An example taken from our own WURFL Cloud would look something like this:

// Use the capabilities
if ($client->getDeviceCapability('ux_full_desktop')) {
echo "This is a desktop browser";
} else {
echo "This is not a fully fledged desktop browser";

Device Detection happens on the server typically. This has the added advantage of sending only content and formats that the client can easily parse and use to the browser. The net result is a reduced payload and faster performance.

As a quick aside, we have introduced WURFL.js to expose Device Detection to front end programmers. We also offer a wide range of On-Premise and Cloud based versions of WURFL that will fit your programming language or server environment. End of the aside.
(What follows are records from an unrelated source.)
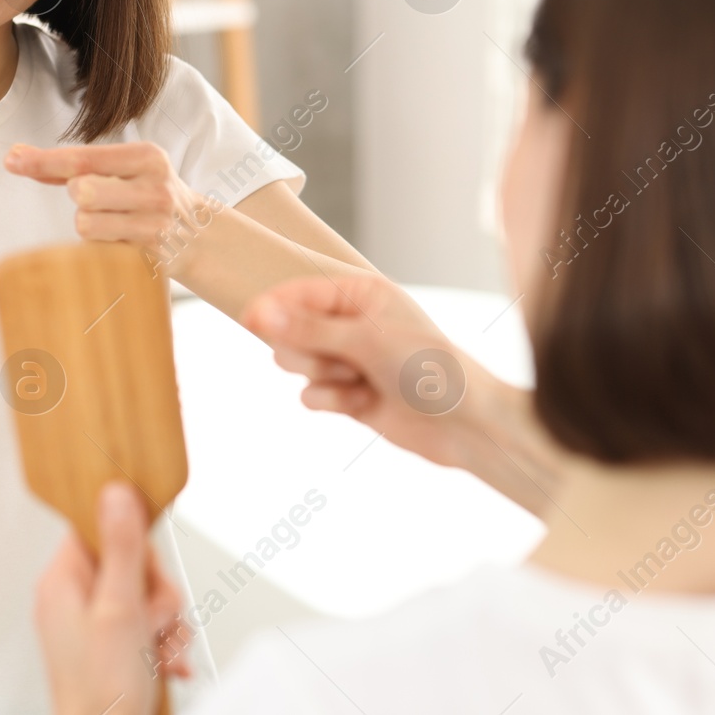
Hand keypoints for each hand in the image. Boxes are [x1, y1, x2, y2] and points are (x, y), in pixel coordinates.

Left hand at [5, 141, 218, 275]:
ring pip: (85, 224)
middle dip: (77, 195)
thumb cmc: (147, 196)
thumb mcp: (123, 170)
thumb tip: (17, 156)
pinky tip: (122, 242)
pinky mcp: (151, 257)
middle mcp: (154, 188)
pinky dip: (100, 247)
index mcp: (147, 157)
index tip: (12, 160)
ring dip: (87, 225)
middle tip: (96, 199)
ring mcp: (155, 225)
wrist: (198, 236)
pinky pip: (99, 251)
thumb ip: (73, 165)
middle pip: (82, 190)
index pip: (84, 158)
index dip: (43, 160)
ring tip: (111, 223)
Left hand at [36, 482, 191, 714]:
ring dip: (166, 624)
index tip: (146, 566)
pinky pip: (150, 624)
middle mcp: (75, 600)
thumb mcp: (119, 611)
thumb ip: (122, 550)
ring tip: (158, 650)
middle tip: (152, 621)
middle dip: (158, 595)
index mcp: (63, 582)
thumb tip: (116, 493)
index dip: (132, 544)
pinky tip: (164, 663)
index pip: (99, 528)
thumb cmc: (100, 695)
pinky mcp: (115, 647)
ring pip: (148, 596)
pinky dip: (164, 643)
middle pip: (133, 564)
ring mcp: (95, 625)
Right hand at [240, 275, 564, 514]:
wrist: (464, 423)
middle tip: (344, 360)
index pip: (301, 291)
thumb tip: (260, 312)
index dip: (275, 305)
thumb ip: (308, 328)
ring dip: (325, 378)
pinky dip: (334, 402)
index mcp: (361, 294)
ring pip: (298, 366)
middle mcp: (352, 324)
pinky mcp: (347, 395)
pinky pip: (312, 396)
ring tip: (360, 381)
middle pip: (291, 332)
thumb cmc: (429, 368)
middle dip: (310, 352)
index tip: (251, 318)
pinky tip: (365, 403)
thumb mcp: (365, 340)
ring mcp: (348, 361)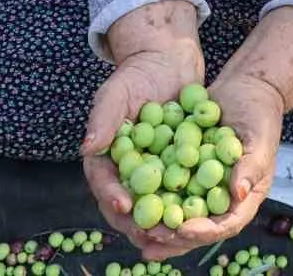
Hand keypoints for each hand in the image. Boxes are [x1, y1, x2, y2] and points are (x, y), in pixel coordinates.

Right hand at [80, 1, 202, 256]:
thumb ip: (102, 119)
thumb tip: (88, 148)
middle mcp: (129, 169)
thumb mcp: (116, 92)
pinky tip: (204, 209)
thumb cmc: (136, 74)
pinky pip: (184, 187)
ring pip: (157, 201)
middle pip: (129, 202)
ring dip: (165, 218)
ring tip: (177, 229)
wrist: (169, 61)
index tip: (123, 205)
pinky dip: (190, 200)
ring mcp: (155, 170)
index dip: (111, 195)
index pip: (103, 182)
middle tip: (152, 231)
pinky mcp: (180, 166)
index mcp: (107, 157)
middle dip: (139, 220)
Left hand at [144, 70, 284, 258]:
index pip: (227, 224)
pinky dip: (152, 196)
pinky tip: (130, 200)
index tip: (182, 229)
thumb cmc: (260, 114)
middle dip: (174, 237)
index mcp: (245, 197)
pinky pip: (168, 188)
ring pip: (180, 213)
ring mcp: (203, 185)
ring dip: (158, 224)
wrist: (245, 89)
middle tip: (150, 239)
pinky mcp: (186, 170)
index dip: (205, 231)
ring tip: (135, 230)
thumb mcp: (260, 139)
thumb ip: (251, 166)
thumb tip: (238, 193)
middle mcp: (222, 197)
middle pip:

Some tend to confuse UA-Sniffing with Device Detection. In fairness to those, Device Detection does exploit analysis of the HTTP request (and the User-Agent string particularly) to operate. But the overlap ends there. A fully-fledged device detection framework, such as WURFL, will go out of its way to avoid false positives (the Tiphone is NOT an iPhone), and, above all, it will return device properties and capabilties that cannot be derived by UA analysis. These properties are available because someone invested the time and resources in creating and maintaining the repository of capabilities. In fact, if anything can be said about the relation between UA Sniffing and Device Detection, it is that Device Detection has been introduced to overcome the limitations of UA Sniffing.

Compared to Feature Detection, Device Detection also gives information about the actual device, such as form factor, device class and other physical traits. Such information is increasingly important for analytics purposes.


Someone argued on Twitter that WURFL is the same as UA Sniffing. I objected to that. And the information in this post should make the reason for that clear: It’s like saying that a bicycle and a motorcycle are essentially the same thing. Harley-Davidson would disagree vehemently. And so do we.